According to Dupper, Fogg is the reason she chose Union as a student. “He came recruiting at North Star Camp when I was 12,” Dupper recalled. “I remember thinking, How can I be like that guy when I grow up? I can’t believe I get to work with him now!”
She also credits Rich Carlson, chaplain emeritus, as a mentor and major influence on her ministry. “My freshmen year, I came to Union so jazzed to work in Campus Ministries, but all the jobs were already filled,” she said. “I went to Pastor Rich’s office and asked, ‘How can I get involved?’ He turned the question around and asked what ministry I wanted to create.” She and a friend developed a proposal to partner with faculty and staff to host students once or twice a month in their homes. They named their ministry Soul Food.
“I knocked on Pastor Rich’s door hoping for a position that already existed, but being given the space to actually make something—to look for a need then create a ministry to serve that need—was a big learning moment,” she said. “It’s not just stepping into positions others have built, but looking around prayerfully to find a need that isn’t already being met. That shaped the way I look at ministry.”
Armed with a degree in religious education, Dupper’s post-college career began as a Bible teacher at Collegedale Academy in Tennessee. After marrying Carl Dupper, also a 2014 Union graduate, she joined him in Florida where he worked for AdventHealth, and she served at WholeLife Seventh-day Adventist Church as first a youth pastor, then young adult pastor, and finally senior pastor before moving to the Spring Meadows Seventh-day Adventist church, also in Florida, where she worked once again in youth ministry. Meanwhile, her husband had a meteoric rise at AdventHealth, becoming CEO of AdventHealth Central Florida just five years after graduating from Union. Following the pandemic and having just welcomed their first child, the couple decided to move to Carl’s home state of Colorado. They launched a home cleaning service, TidyTask, which continues to expand under Carl’s leadership (watch a presentation Carl gave during Union’s 2024 Leaders Building Leaders Conference). Most recently, Mollie has been an associate pastor at the Boulder Seventh-day Adventist Church in Colorado.
“In each ministry setting, whether a school, a youth group or a young adult ministry, I’ve adopted the model I learned from Pastor Rich at Union: servant leadership, giving space to journey with Jesus, offering the freedom to identify an unmet need, and helping find the resources to create a ministry,” Dupper said. “Everywhere I’ve had the opportunity to do that, it’s been amazing seeing the transformation as youth and young adults come alive: becoming followers of Jesus and leaders of ministry.”

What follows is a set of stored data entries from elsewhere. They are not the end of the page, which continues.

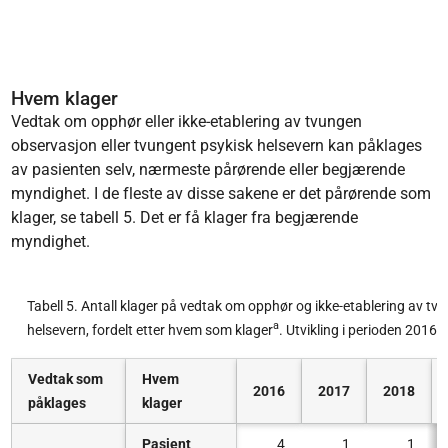
Hvem klager
Vedtak om opphør eller ikke-etablering av tvungen
observasjon eller tvungent psykisk helsevern kan påklages
av pasienten selv, nærmeste pårørende eller begjærende
myndighet. I de fleste av disse sakene er det pårørende som
klager, se tabell 5. Det er få klager fra begjærende
myndighet.
Tabell 5. Antall klager på vedtak om opphør og ikke-etablering av t
a
helsevern, fordelt etter hvem som klager
. Utvikling i perioden 2016-
Vedtak som
Hvem
2016
2017
2018
påklages
klager
Pasient
4
1
1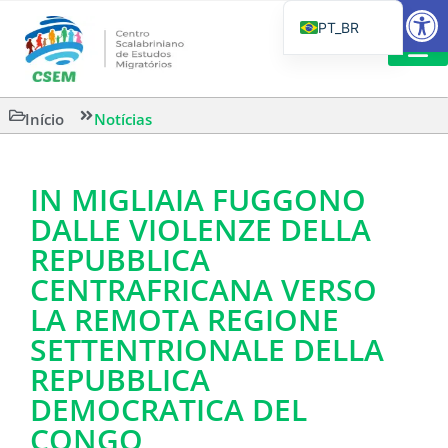
Barra de Fe
PT_BR
EN
IT
LEITURAS 
Início
Notícias
ES
IN MIGLIAIA FUGGONO
DALLE VIOLENZE DELLA
REPUBBLICA
CENTRAFRICANA VERSO
LA REMOTA REGIONE
SETTENTRIONALE DELLA
REPUBBLICA
DEMOCRATICA DEL
CONGO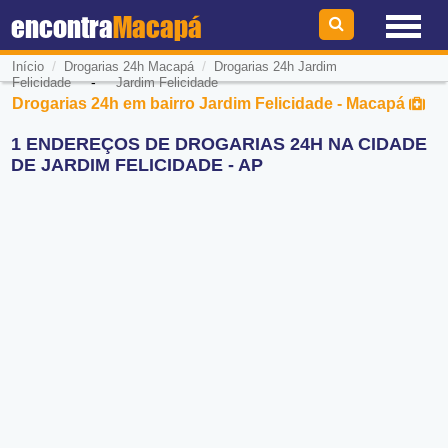
encontra
Macapá
/
/
Início
Drogarias 24h Macapá
Drogarias 24h Jardim
-
Felicidade
Jardim Felicidade
Drogarias 24h em bairro Jardim Felicidade - Macapá
1 ENDEREÇOS DE DROGARIAS 24H NA CIDADE
DE JARDIM FELICIDADE - AP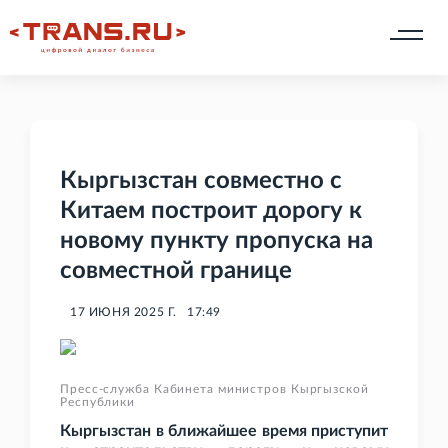
Кыргызстан совместно с
Китаем построит дорогу к
новому пункту пропуска на
совместной границе
17 ИЮНЯ 2025 Г.
17:49
Пресс-служба Кабинета министров Кыргызской
Республики
Кыргызстан в ближайшее время приступит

Though living in Colorado, her children (Wesley, age 4, and Alice, 18 months) already feel like Nebraskans. Many of the classes she took while completing her master’s in pastoral ministry from Andrews University met on Union’s campus, and she chose to march in Union’s graduation to receive her diploma in May. Dupper said, “My son has come to Lincoln so many times, when I asked him what his favorite place is, he said, ‘Nebraska!’ Taking my master’s classes on Union’s campus has been a lot of fun for me and the kiddos.”
A new chaplain is not the only major change in Campus Ministries for the 2025-2026 academic year. The office has been relocated to the former Career Center just off the Atrium of the Don Love Building. The remodeled space features three offices, a larger lounge area and a kitchen. The move is part of an effort to make the Atrium the hub for student life and activities, joining the athletics office, library, Student Association offices, Student Center, Student Health, Student Success, and Writing Center on the north side of the Don Love Building.

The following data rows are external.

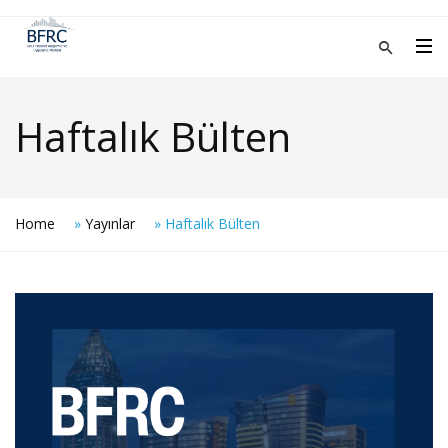
Haftalık Bülten
Home
»
Yayınlar
»
Haftalık Bülten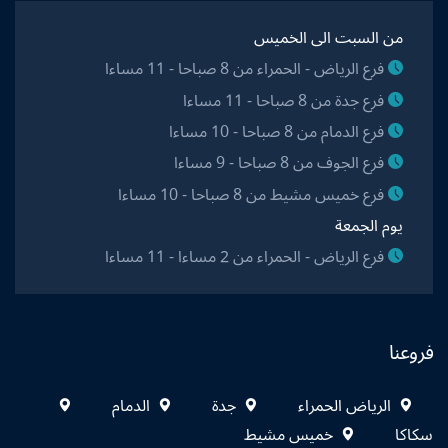
من السبت الى الخميس
فرع الرياض - الحمراء من 8 صباحا - 11 مساءا
فرع جدة من 8 صباحا - 11 مساءا
فرع الدمام من 8 صباحا - 10 مساءا
فرع الجوف من 8 صباحا - 9 مساءا
فرع خميس مشيط من 8 صباحا - 10 مساءا
يوم الجمعة
فرع الرياض - الحمراء من 2 مساءا - 11 مساءا
فروعنا
الرياض الحمراء
جدة
الدمام
سكاكا
خميس مشيط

“I’m really excited to get to know the students, faculty and staff: the Union of today,” Dupper says. “I want to hear what God is placing on their hearts and what God is calling this student body to do. I am praying I can be a support to them, to remind them who they are in Christ, that they are absolutely loved by Jesus Christ, and that He is journeying with them.”

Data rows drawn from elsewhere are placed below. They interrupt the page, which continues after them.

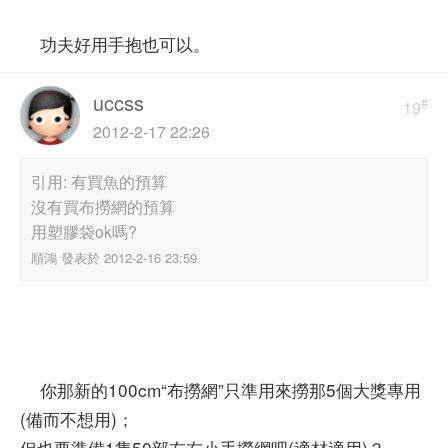
功夫好用手抱也可以。
uccss
#
19
2012-2-17 22:26
引用: 有買魚的預算
沒有買布撈網的預算
用塑膠袋ok嗎?
順鴻 發表於 2012-2-16 23:59
你那新的100cm“布撈網”只準用來撈那5個大獎專用
(備而不想用)；
但也要準備1隻50部左右小手撈網吧(適材適用)？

Carlson shared his excitement to see Dupper in the role, saying, “Mollie comes with good experience, and even more importantly, a good spirit. She has a great heart for Jesus, and that’s the best gift she can share with the students.”
—Union Adventist University News. Republished with permission from the Union Adventist University News website, June 27, 2025, article. Photo supplied.